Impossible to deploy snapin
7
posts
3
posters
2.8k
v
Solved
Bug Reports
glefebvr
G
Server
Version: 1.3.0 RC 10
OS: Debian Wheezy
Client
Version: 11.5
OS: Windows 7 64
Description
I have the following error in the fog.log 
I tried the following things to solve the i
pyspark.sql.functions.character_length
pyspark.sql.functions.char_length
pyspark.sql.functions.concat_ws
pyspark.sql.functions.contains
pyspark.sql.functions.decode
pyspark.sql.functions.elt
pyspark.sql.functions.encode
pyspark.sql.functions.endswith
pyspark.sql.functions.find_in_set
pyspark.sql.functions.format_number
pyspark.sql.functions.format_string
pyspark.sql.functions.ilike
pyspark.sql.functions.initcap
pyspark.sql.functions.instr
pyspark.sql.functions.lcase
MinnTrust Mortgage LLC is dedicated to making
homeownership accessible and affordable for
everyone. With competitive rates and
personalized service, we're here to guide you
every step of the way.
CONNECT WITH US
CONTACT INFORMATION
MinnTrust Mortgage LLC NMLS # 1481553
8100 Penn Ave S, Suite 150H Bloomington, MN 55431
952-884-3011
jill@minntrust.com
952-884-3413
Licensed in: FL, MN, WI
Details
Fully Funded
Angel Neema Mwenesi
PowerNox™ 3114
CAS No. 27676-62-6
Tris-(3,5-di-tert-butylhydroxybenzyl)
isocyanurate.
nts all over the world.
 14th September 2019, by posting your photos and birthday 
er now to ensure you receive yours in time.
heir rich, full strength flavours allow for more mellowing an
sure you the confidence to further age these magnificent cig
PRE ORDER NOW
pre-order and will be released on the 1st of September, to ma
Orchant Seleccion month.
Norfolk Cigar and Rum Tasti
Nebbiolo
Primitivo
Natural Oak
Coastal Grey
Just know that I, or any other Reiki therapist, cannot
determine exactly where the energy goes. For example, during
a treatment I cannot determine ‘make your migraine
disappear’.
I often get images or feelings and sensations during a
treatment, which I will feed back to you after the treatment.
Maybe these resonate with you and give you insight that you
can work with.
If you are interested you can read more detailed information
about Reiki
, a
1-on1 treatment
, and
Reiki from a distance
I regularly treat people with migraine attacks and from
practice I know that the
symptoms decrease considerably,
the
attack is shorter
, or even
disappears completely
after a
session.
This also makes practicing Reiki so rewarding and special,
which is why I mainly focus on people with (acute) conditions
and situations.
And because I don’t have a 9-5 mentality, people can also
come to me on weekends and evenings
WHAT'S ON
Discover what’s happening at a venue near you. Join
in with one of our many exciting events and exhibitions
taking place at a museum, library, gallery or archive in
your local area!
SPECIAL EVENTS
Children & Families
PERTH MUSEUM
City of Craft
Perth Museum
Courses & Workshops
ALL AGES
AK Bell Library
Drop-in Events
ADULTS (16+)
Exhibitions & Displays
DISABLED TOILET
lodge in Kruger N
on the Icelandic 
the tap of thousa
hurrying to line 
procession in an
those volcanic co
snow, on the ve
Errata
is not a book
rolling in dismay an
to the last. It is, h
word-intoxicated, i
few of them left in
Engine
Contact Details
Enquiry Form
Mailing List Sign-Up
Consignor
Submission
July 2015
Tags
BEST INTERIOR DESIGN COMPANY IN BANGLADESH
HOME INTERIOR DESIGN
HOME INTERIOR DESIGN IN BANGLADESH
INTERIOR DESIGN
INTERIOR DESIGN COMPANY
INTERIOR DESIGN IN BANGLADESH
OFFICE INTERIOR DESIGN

****************

# Instruction
Show each row above that contains the string "DESIGN", copied in full.

# Answer to the problem
BEST INTERIOR DESIGN COMPANY IN BANGLADESH
HOME INTERIOR DESIGN
HOME INTERIOR DESIGN IN BANGLADESH
INTERIOR DESIGN
INTERIOR DESIGN COMPANY
INTERIOR DESIGN IN BANGLADESH
OFFICE INTERIOR DESIGN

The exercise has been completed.